Goal: Pictures within the data are to be left out; everything else must be reproduced exactly.

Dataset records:
▼
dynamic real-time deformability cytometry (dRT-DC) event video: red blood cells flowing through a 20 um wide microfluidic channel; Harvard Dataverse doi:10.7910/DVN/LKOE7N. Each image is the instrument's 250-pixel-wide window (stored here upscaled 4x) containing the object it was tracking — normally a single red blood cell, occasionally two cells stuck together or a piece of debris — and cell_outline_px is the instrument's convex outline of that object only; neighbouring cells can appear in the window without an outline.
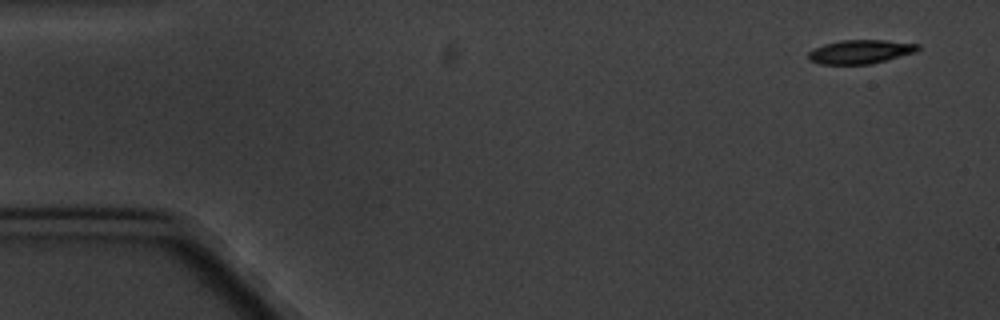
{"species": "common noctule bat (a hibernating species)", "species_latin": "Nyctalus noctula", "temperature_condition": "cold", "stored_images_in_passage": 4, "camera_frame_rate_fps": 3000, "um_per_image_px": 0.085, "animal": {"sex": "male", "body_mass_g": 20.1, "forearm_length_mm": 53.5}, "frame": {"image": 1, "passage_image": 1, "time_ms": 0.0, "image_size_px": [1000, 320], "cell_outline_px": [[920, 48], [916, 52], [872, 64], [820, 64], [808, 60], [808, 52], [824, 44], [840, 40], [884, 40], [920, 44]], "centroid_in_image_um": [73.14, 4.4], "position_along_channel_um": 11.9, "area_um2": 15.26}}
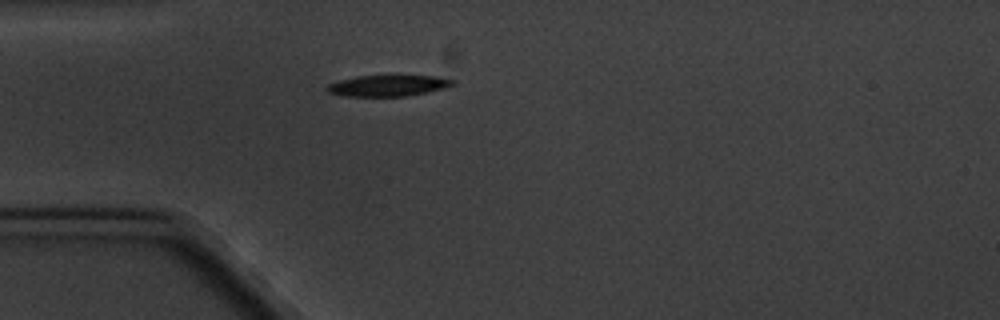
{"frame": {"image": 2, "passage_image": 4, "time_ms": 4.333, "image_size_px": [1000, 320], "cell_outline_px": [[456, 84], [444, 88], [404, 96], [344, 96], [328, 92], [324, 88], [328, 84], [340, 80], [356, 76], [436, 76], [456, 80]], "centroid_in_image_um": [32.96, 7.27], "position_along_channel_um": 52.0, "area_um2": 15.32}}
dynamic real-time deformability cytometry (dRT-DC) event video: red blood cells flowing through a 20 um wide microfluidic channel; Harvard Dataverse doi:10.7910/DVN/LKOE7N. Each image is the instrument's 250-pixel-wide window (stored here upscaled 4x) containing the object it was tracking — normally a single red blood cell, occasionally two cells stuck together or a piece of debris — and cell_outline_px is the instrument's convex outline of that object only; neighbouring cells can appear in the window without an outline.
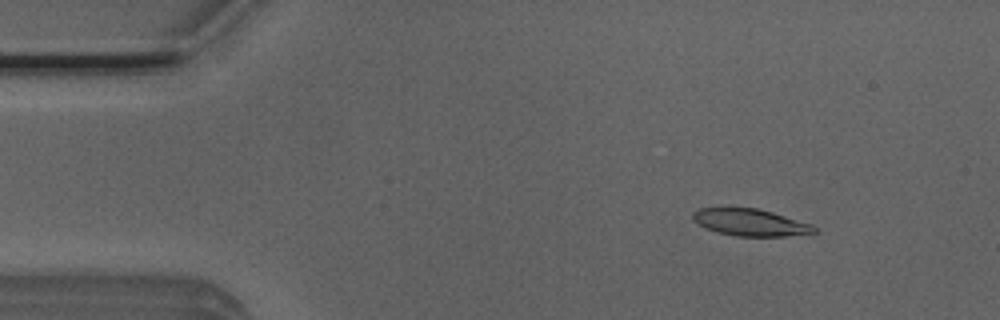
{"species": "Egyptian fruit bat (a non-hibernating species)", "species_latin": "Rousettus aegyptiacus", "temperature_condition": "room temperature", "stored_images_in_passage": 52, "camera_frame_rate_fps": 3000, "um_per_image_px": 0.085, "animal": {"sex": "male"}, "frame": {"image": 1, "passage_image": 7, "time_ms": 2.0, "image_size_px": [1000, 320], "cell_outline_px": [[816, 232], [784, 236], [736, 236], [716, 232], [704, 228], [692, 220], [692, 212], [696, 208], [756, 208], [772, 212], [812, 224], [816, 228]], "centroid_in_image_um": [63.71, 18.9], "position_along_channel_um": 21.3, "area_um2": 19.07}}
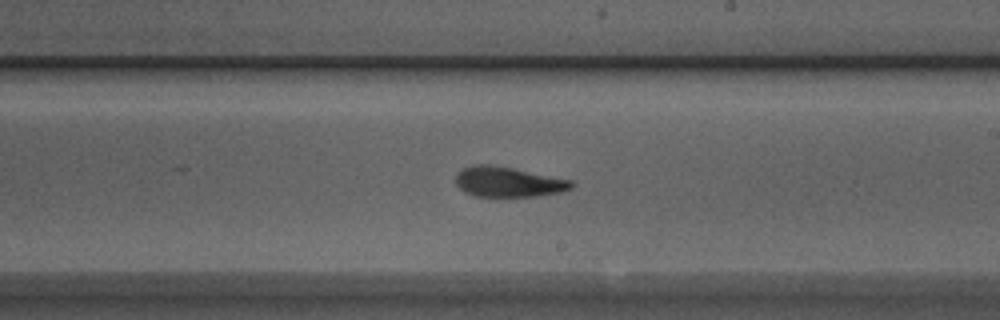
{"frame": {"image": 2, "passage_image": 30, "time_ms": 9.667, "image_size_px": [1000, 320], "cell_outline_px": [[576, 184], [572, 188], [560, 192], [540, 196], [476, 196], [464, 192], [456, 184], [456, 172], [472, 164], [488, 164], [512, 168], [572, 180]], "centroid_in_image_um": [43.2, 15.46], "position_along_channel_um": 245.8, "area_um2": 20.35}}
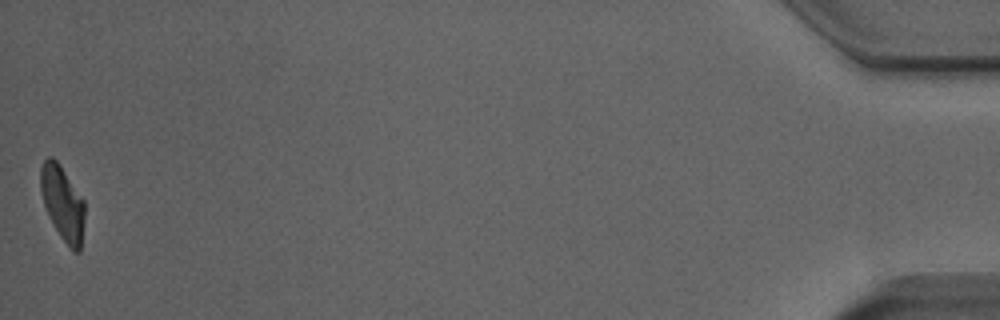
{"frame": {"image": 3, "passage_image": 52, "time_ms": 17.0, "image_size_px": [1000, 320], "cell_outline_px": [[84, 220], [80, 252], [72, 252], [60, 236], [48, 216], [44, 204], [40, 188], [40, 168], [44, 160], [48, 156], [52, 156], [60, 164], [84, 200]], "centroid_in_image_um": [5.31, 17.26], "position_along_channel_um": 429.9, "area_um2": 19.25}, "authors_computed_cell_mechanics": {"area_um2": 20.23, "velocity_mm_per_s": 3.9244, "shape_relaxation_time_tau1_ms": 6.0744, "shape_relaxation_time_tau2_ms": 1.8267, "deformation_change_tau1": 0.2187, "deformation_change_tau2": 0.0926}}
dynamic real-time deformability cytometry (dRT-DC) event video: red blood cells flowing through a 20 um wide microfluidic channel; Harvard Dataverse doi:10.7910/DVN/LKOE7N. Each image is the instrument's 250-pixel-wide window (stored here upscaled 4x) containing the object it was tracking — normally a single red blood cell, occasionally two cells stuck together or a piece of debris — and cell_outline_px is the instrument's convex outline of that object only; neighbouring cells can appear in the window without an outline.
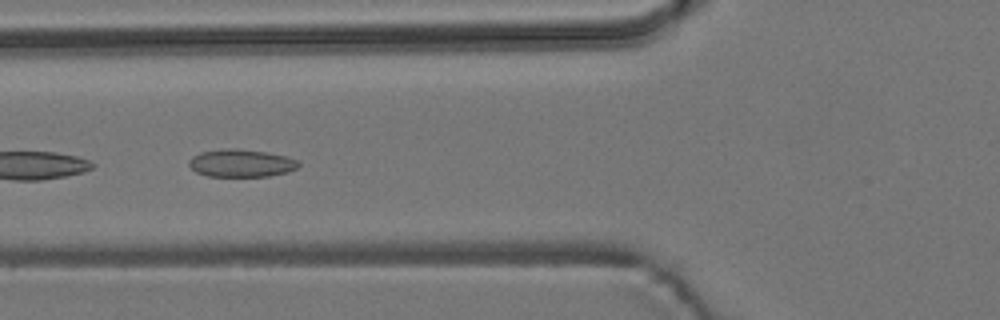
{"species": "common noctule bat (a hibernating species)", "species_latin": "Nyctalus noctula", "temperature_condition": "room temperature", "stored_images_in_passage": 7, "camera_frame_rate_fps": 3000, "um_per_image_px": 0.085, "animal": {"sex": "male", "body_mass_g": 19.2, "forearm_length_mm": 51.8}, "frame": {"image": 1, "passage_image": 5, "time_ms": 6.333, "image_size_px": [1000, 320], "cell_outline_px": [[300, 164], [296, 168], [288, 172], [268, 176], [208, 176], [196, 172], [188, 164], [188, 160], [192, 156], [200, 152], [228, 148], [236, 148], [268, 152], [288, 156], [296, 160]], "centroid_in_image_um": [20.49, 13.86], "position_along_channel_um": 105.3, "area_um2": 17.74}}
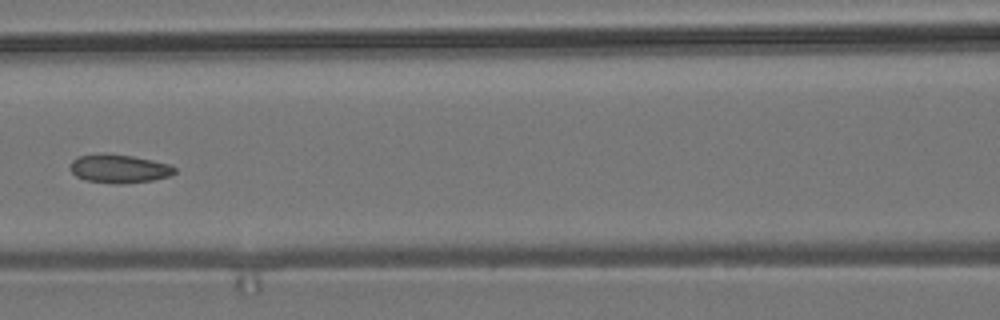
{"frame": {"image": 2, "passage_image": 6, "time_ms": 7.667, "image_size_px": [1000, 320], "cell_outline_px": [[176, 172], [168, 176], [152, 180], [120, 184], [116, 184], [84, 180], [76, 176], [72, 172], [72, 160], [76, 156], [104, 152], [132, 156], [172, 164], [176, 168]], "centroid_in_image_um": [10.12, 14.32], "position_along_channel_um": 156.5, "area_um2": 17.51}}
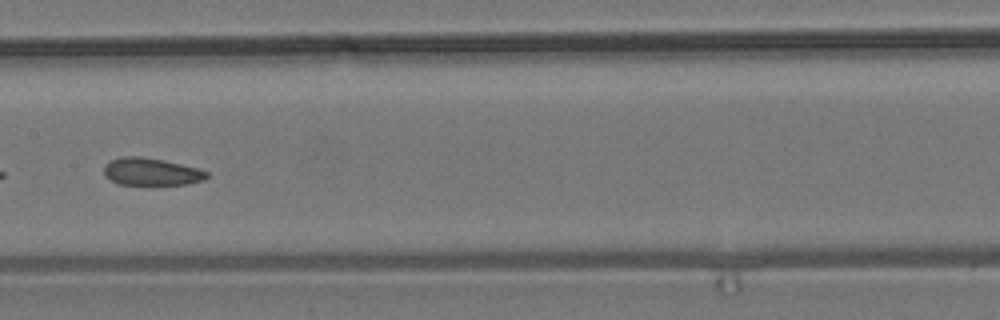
▲
Solution to the problem:
dynamic real-time deformability cytometry (dRT-DC) event video: red blood cells flowing through a 20 um wide microfluidic channel; Harvard Dataverse doi:10.7910/DVN/LKOE7N. Each image is the instrument's 250-pixel-wide window (stored here upscaled 4x) containing the object it was tracking — normally a single red blood cell, occasionally two cells stuck together or a piece of debris — and cell_outline_px is the instrument's convex outline of that object only; neighbouring cells can appear in the window without an outline.
{"species": "common noctule bat (a hibernating species)", "species_latin": "Nyctalus noctula", "temperature_condition": "cold", "stored_images_in_passage": 4, "camera_frame_rate_fps": 3000, "um_per_image_px": 0.085, "animal": {"sex": "male", "body_mass_g": 20.1, "forearm_length_mm": 53.5}, "frame": {"image": 1, "passage_image": 1, "time_ms": 0.0, "image_size_px": [1000, 320], "cell_outline_px": [[920, 48], [916, 52], [872, 64], [820, 64], [808, 60], [808, 52], [824, 44], [840, 40], [884, 40], [920, 44]], "centroid_in_image_um": [73.14, 4.4], "position_along_channel_um": 11.9, "area_um2": 15.26}}
{"frame": {"image": 2, "passage_image": 4, "time_ms": 4.333, "image_size_px": [1000, 320], "cell_outline_px": [[456, 84], [444, 88], [404, 96], [344, 96], [328, 92], [324, 88], [328, 84], [340, 80], [356, 76], [436, 76], [456, 80]], "centroid_in_image_um": [32.96, 7.27], "position_along_channel_um": 52.0, "area_um2": 15.32}}
dynamic real-time deformability cytometry (dRT-DC) event video: red blood cells flowing through a 20 um wide microfluidic channel; Harvard Dataverse doi:10.7910/DVN/LKOE7N. Each image is the instrument's 250-pixel-wide window (stored here upscaled 4x) containing the object it was tracking — normally a single red blood cell, occasionally two cells stuck together or a piece of debris — and cell_outline_px is the instrument's convex outline of that object only; neighbouring cells can appear in the window without an outline.
{"species": "Egyptian fruit bat (a non-hibernating species)", "species_latin": "Rousettus aegyptiacus", "temperature_condition": "room temperature", "stored_images_in_passage": 52, "camera_frame_rate_fps": 3000, "um_per_image_px": 0.085, "animal": {"sex": "male"}, "frame": {"image": 1, "passage_image": 7, "time_ms": 2.0, "image_size_px": [1000, 320], "cell_outline_px": [[816, 232], [784, 236], [736, 236], [716, 232], [704, 228], [692, 220], [692, 212], [696, 208], [756, 208], [772, 212], [812, 224], [816, 228]], "centroid_in_image_um": [63.71, 18.9], "position_along_channel_um": 21.3, "area_um2": 19.07}}
{"frame": {"image": 2, "passage_image": 30, "time_ms": 9.667, "image_size_px": [1000, 320], "cell_outline_px": [[576, 184], [572, 188], [560, 192], [540, 196], [476, 196], [464, 192], [456, 184], [456, 172], [472, 164], [488, 164], [512, 168], [572, 180]], "centroid_in_image_um": [43.2, 15.46], "position_along_channel_um": 245.8, "area_um2": 20.35}}
{"frame": {"image": 3, "passage_image": 52, "time_ms": 17.0, "image_size_px": [1000, 320], "cell_outline_px": [[84, 220], [80, 252], [72, 252], [60, 236], [48, 216], [44, 204], [40, 188], [40, 168], [44, 160], [48, 156], [52, 156], [60, 164], [84, 200]], "centroid_in_image_um": [5.31, 17.26], "position_along_channel_um": 429.9, "area_um2": 19.25}, "authors_computed_cell_mechanics": {"area_um2": 20.23, "velocity_mm_per_s": 3.9244, "shape_relaxation_time_tau1_ms": 6.0744, "shape_relaxation_time_tau2_ms": 1.8267, "deformation_change_tau1": 0.2187, "deformation_change_tau2": 0.0926}}
dynamic real-time deformability cytometry (dRT-DC) event video: red blood cells flowing through a 20 um wide microfluidic channel; Harvard Dataverse doi:10.7910/DVN/LKOE7N. Each image is the instrument's 250-pixel-wide window (stored here upscaled 4x) containing the object it was tracking — normally a single red blood cell, occasionally two cells stuck together or a piece of debris — and cell_outline_px is the instrument's convex outline of that object only; neighbouring cells can appear in the window without an outline.
{"species": "common noctule bat (a hibernating species)", "species_latin": "Nyctalus noctula", "temperature_condition": "room temperature", "stored_images_in_passage": 7, "camera_frame_rate_fps": 3000, "um_per_image_px": 0.085, "animal": {"sex": "male", "body_mass_g": 19.2, "forearm_length_mm": 51.8}, "frame": {"image": 1, "passage_image": 5, "time_ms": 6.333, "image_size_px": [1000, 320], "cell_outline_px": [[300, 164], [296, 168], [288, 172], [268, 176], [208, 176], [196, 172], [188, 164], [188, 160], [192, 156], [200, 152], [228, 148], [236, 148], [268, 152], [288, 156], [296, 160]], "centroid_in_image_um": [20.49, 13.86], "position_along_channel_um": 105.3, "area_um2": 17.74}}
{"frame": {"image": 2, "passage_image": 6, "time_ms": 7.667, "image_size_px": [1000, 320], "cell_outline_px": [[176, 172], [168, 176], [152, 180], [120, 184], [116, 184], [84, 180], [76, 176], [72, 172], [72, 160], [76, 156], [104, 152], [132, 156], [172, 164], [176, 168]], "centroid_in_image_um": [10.12, 14.32], "position_along_channel_um": 156.5, "area_um2": 17.51}}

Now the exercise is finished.